The nucleus of the 1900–1901 Enright's Boarders – Eddie O'Leary (b.1884), Alf Young (b. 1884), Art Throop (b. 1884) and Herbert "Bob/Bub" Harrison (b. 1885) – would later make out the core group of players on the Ottawa Victorias.
The Ottawa Victorias would later play in the Federal Amateur Hockey League (FAHL) between 1905–1908 where they were involved in a game against the Cornwall HC on March 6, 1907 where Cornwall's forward Owen "Bud" McCourt was clubbed to death by players on the Ottawa Victorias (main perpetrator being Charles Masson).
The next season, in 1907–1908, the Victorias appeared in a Stanley Cup challenge series against the Montreal Wanderers of the ECAHA. The series over two games on January 9 and 13 1908 at the Montreal Arena ended in two decisive defeats for the Victorias: 3-9 and 1-13 (4-22).

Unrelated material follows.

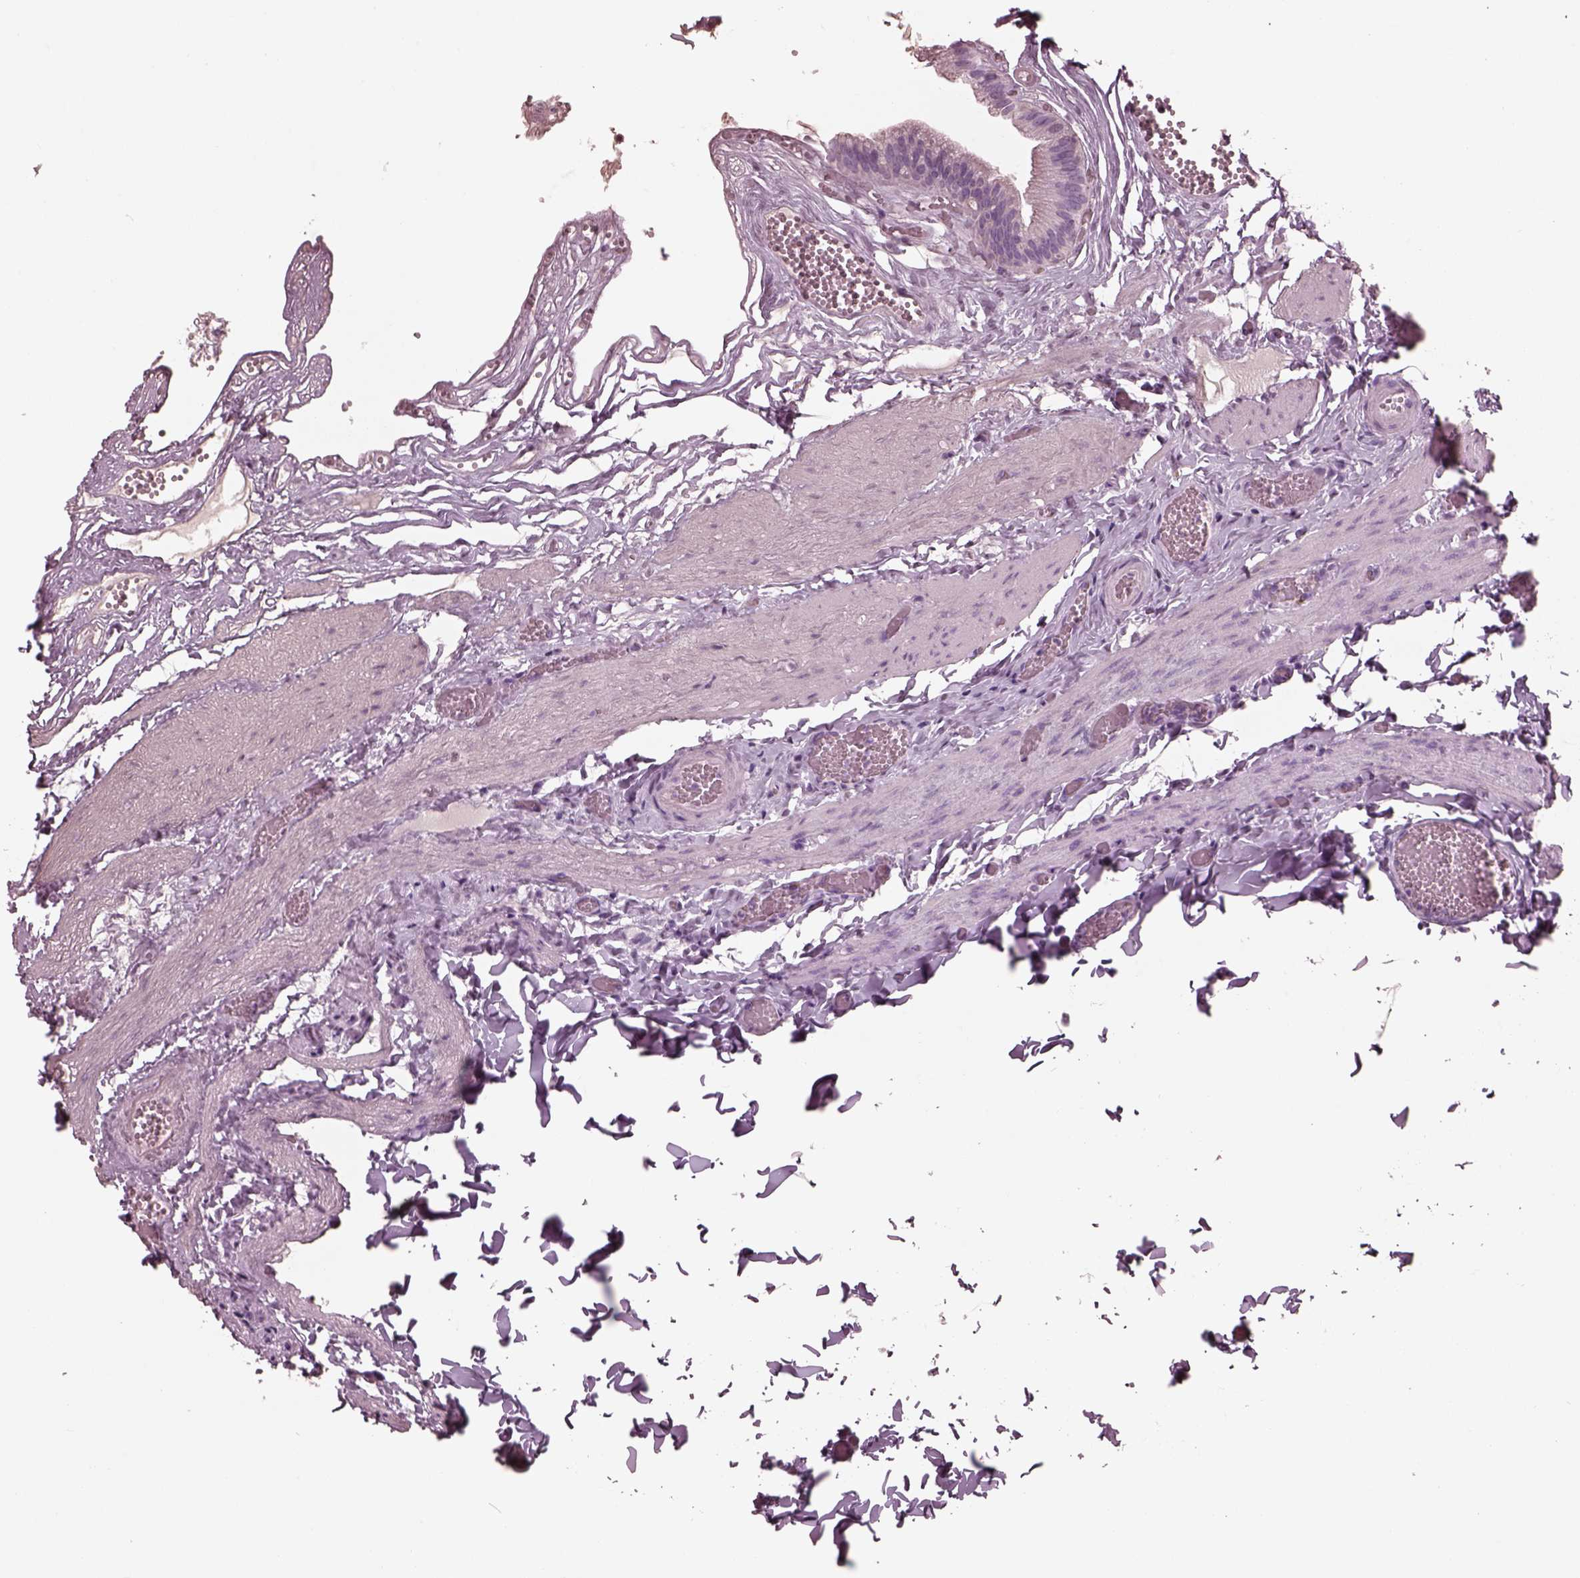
{"staining": {"intensity": "negative", "quantity": "none", "location": "none"}, "tissue": "gallbladder", "cell_type": "Glandular cells", "image_type": "normal", "snomed": [{"axis": "morphology", "description": "Normal tissue, NOS"}, {"axis": "topography", "description": "Gallbladder"}, {"axis": "topography", "description": "Peripheral nerve tissue"}], "caption": "The photomicrograph reveals no significant positivity in glandular cells of gallbladder.", "gene": "PDCD1", "patient": {"sex": "male", "age": 17}}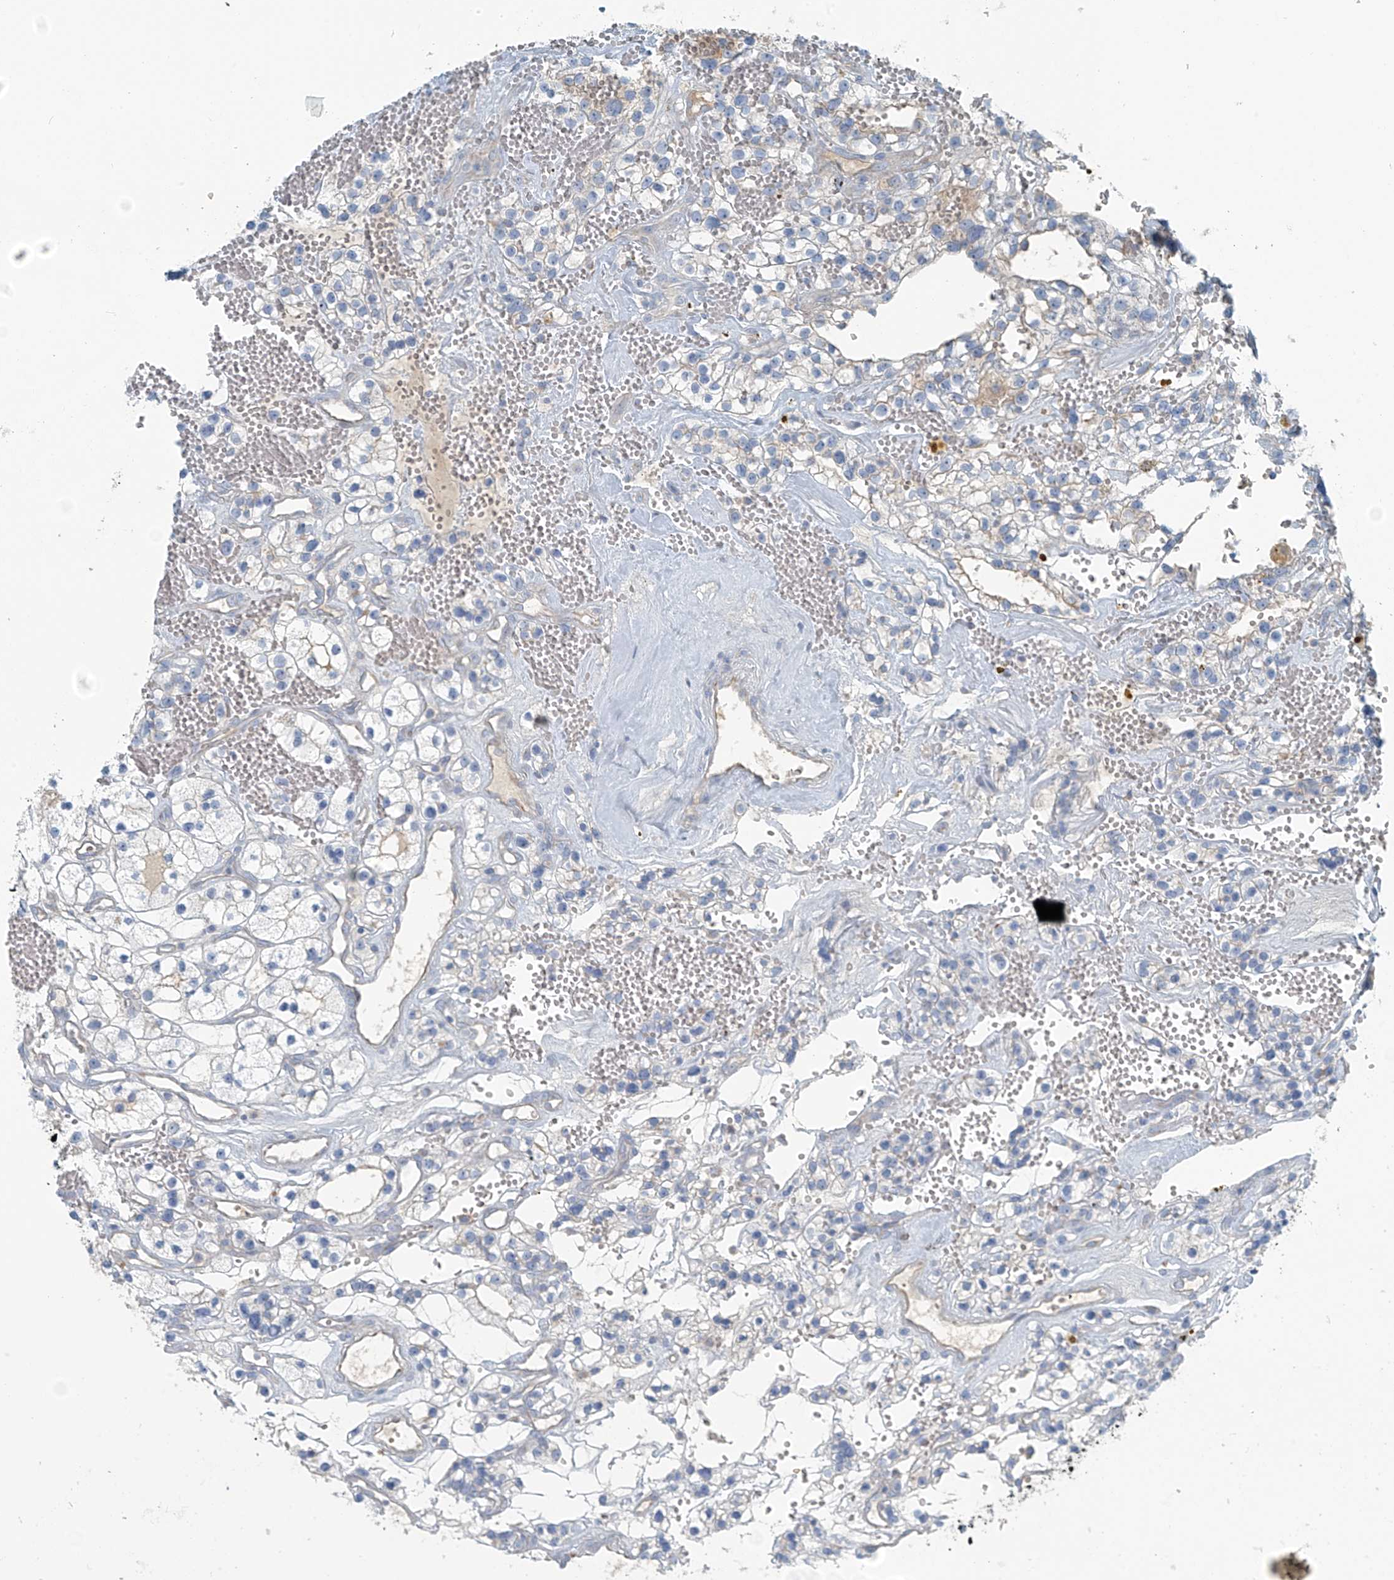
{"staining": {"intensity": "negative", "quantity": "none", "location": "none"}, "tissue": "renal cancer", "cell_type": "Tumor cells", "image_type": "cancer", "snomed": [{"axis": "morphology", "description": "Adenocarcinoma, NOS"}, {"axis": "topography", "description": "Kidney"}], "caption": "An immunohistochemistry image of renal cancer (adenocarcinoma) is shown. There is no staining in tumor cells of renal cancer (adenocarcinoma).", "gene": "FAM131C", "patient": {"sex": "female", "age": 57}}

Of the players on the 1900–1901 Enright's Boarders Art Throop would go on to have the longest career and after he left the Ottawa Victorias after the 1906–07 season he played in Pittsburgh (in the WPHL), with Brantford (in the OPHL), with Haileybury (in the NHA and the TPHL), with the Toronto Tecumsehs (of the NHA), and with the New Westminster Royals and the Portland Rosebuds (of the PCHA).
Bob Harrison also played for Haileybury in the TPHL, one game with the Ottawa Hockey Club in the ECAHA, and with the FAHL version of the Ottawa Senators in 1908–09. Eddie O'Leary and Alf Young were also om the 1908–09 FAHL version of the Ottawa Senators.